La reforma tributaria recortó buena parte de esas exoneraciones, pero la “caja” de Industria y Comercio es la que causa mayores pérdidas al BPS por las exoneraciones de los aportes. El efecto de la ley está reflejado en los montos que el organismo deja de perder por este concepto. En 2007, no recaudó casi US$ 708 millones, mientras que a partir de 2008 esas pérdidas se redujeron a cerca de US$ 226 millones, en valores corrientes actualizados a diciembre de 2023.
Tanto las mutualistas como la enseñanza privada y las instituciones culturales son los dos sectores que más exoneraciones patronales reciben en proporción (representan el 50% y el 30% del total de Industria y Comercio, respectivamente), seguidas por el transporte, que representa un 6,8% de las pérdidas por exoneración de 2023.
Construcción
El sector de la construcción tiene un sistema particular de aportación para su rubro. Según el presupuesto de la mano de obra, se aplica una tasa global llamada Aporte Unificado de la Construcción. En este aporte se incluyen las retenciones de trabajadores y empleadores, las contribuciones para el Sistema Nacional Integrado de Salud y los seguros por accidente. Con la reforma tributaria, la tasa global se redujo del 76% al 70%, lo que derivó en una baja del aporte patronal desde 12,5% a 7,5%.
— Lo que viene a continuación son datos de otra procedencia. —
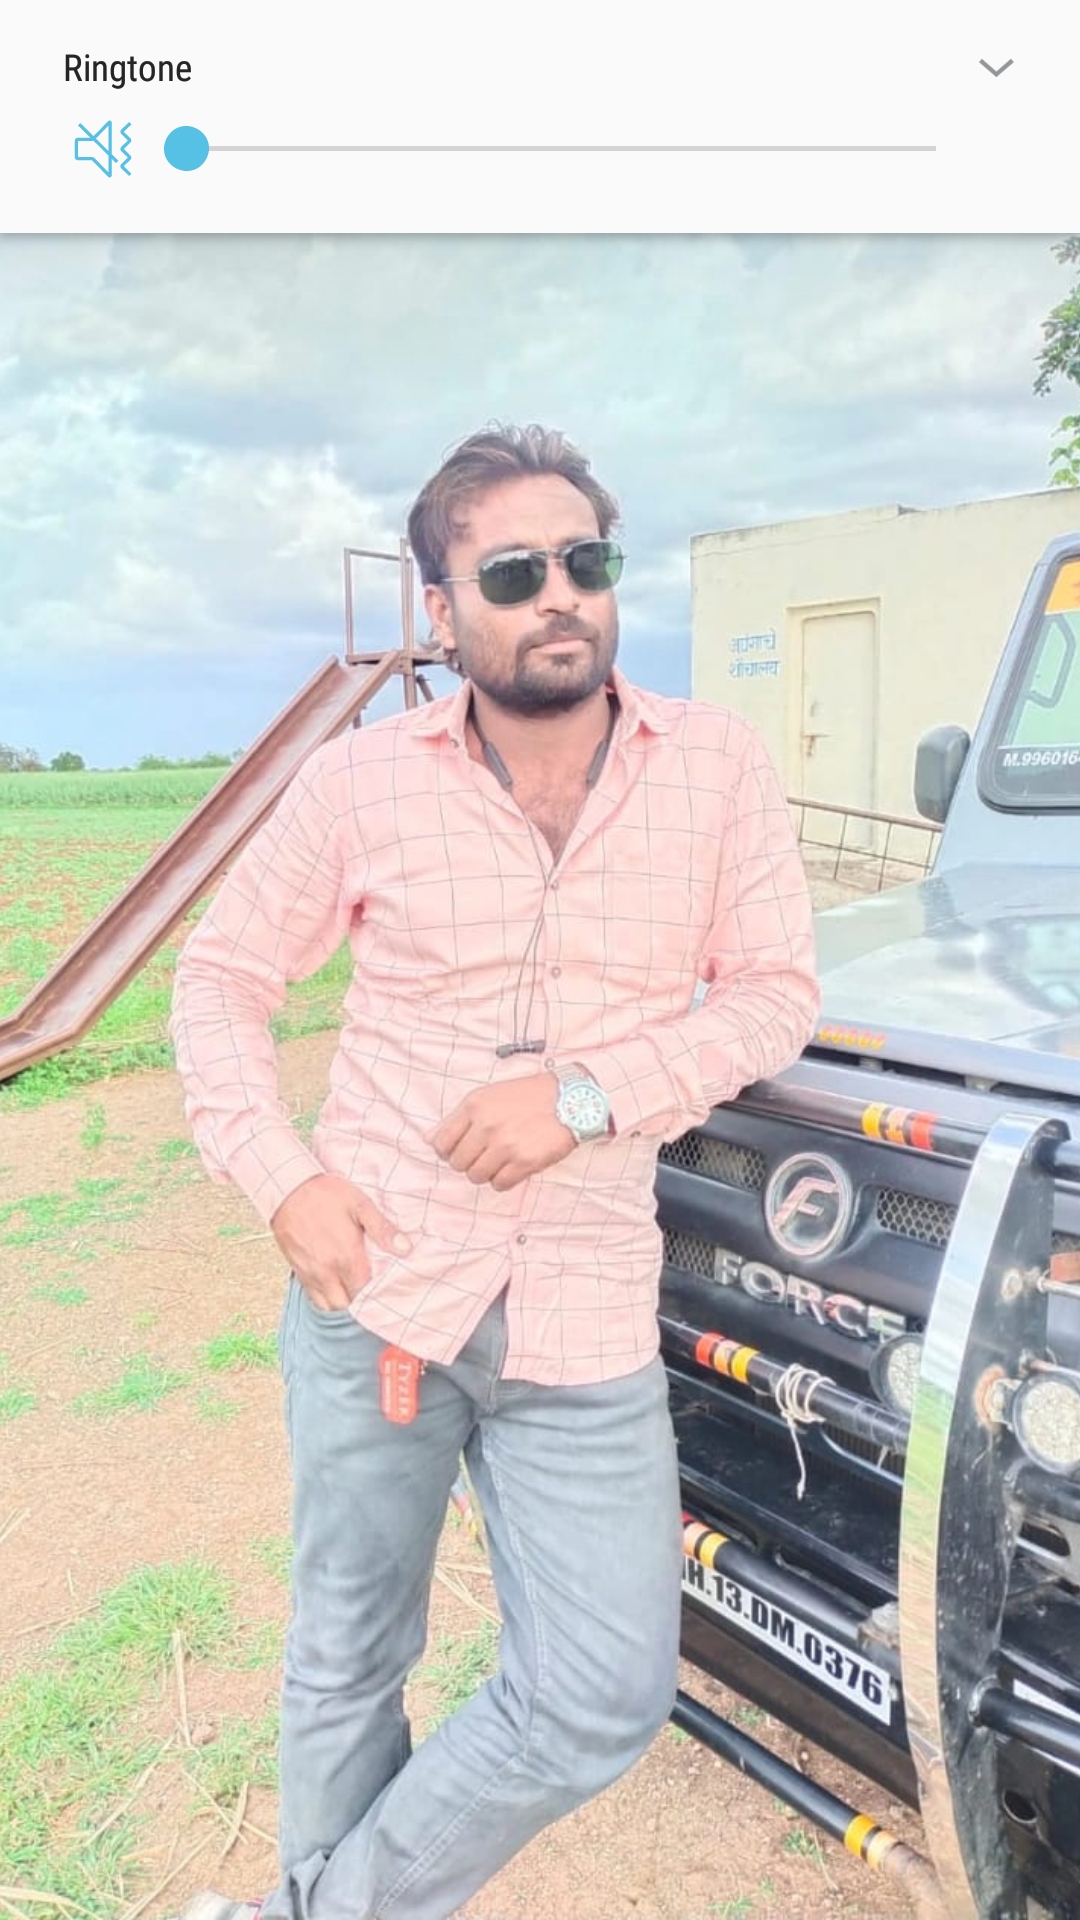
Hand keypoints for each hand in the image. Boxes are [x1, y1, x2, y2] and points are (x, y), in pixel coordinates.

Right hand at [270, 1173, 412, 1312]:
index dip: (376, 1291)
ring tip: (351, 1287)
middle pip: (346, 1304)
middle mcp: (327, 1271)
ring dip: (341, 1300)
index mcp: (346, 1256)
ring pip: (328, 1305)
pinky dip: (324, 1296)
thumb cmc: (324, 1193)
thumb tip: (405, 1248)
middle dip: (359, 1300)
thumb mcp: (360, 1204)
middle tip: (367, 1286)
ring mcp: (309, 1272)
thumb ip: (382, 1229)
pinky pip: (312, 1296)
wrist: (287, 1188)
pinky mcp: (297, 1270)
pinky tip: (333, 1282)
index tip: (383, 1284)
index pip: (366, 1291)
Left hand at [427, 1074, 575, 1190]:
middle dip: (468, 1163)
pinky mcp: (524, 1162)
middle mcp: (487, 1126)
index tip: (459, 1151)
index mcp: (474, 1106)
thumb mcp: (488, 1096)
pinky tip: (512, 1167)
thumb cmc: (528, 1096)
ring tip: (499, 1161)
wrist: (570, 1099)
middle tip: (484, 1155)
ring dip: (485, 1173)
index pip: (442, 1143)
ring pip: (476, 1176)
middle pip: (458, 1163)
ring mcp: (505, 1145)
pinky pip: (499, 1184)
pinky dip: (503, 1180)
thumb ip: (458, 1118)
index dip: (447, 1152)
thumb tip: (430, 1140)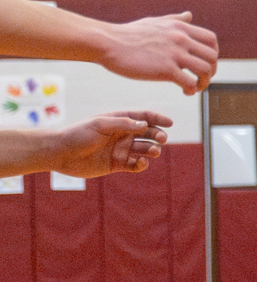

En este sector hubo un descenso de los importes que se resignan en 2008 y 2009. En los años posteriores, los datos muestran cierta “estabilidad” —interpretan los autores del estudio— hasta 2015, cuando las pérdidas por esta dispensa fueron en torno a US$ 1,2 millones. El incremento en este año se dio como consecuencia de un aumento de los montos gravados en las obras que se realizan en las instituciones culturales y en las mutualistas.
La pandemia, en tanto, mostró una caída en las resignaciones del BPS que volvieron a aumentar en los años siguientes. En 2023, el organismo previsional resignó de recaudar US$ 1,2 millones por exonerar aportes patronales.
“Caja” Civil
Hasta la reforma tributaria, eran varios los organismos estatales que estaban exonerados de pagar la tasa de aportes patronales al BPS. Pero la ley aprobada durante el primer gobierno del Frente Amplio suprimió “prácticamente todas”, destaca el informe.
Los entes autónomos y los servicios descentralizados comenzaron a aportar el 7,5% del salario nominal del trabajador y para la Intendencia de Montevideo se estableció una reducción gradual desde el 19,5% al 16,5%. Un año después, en 2008, entró a regir un régimen especial para los trabajadores de la Universidad de la República.
La incorporación de esta dispensa después de la reforma tributaria provoca que la evolución de las pérdidas en este sector sea diferente al registrado en Industria y Comercio. A partir del 2010 se dejan de producir variaciones “significativas”. La pérdida por exoneración en 2023 fue de US$ 7,2 millones, un 5,3% que en el año anterior.